## [What you will do]
In the passage on creativity and commerce, translate this sentence into Spanish: "Capitalism provides the most energy and opportunity for creative expression."

## [Supplied text]

Those of us who “arouse commercial interest” through our creative endeavor – writers, photographers, creative directors, Web designers, graphic artists, composers, painters and performers – are part of a great heritage of creating art for cash. As literary legend Dr. Samuel Johnson put it, “No man but a blockhead ever wrote, except for money.” Capitalism provides the most energy and opportunity for creative expression. And the United States of America – founded on the remarkable idea that we are all created equal and have an inalienable right to “life, liberty and the pursuit of happiness” – is the greatest capitalist entity in history thus far. Our nation’s youthful optimism, diversity and emphasis on freedom and equality fosters an environment where creativity and innovation are more the cultural norm than anywhere else. Yet, as we move out of the Industrial Age, the continuity of our prosperity and way of life requires an evolution of our creative thinking ability.

## [Raw data]
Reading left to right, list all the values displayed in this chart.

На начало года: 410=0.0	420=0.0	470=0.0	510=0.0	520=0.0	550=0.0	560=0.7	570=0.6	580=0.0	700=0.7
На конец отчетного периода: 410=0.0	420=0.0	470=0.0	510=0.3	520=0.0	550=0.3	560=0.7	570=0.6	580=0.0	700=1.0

## [Answer to this problem]
El capitalismo proporciona la mayor energía y oportunidad para la expresión creativa.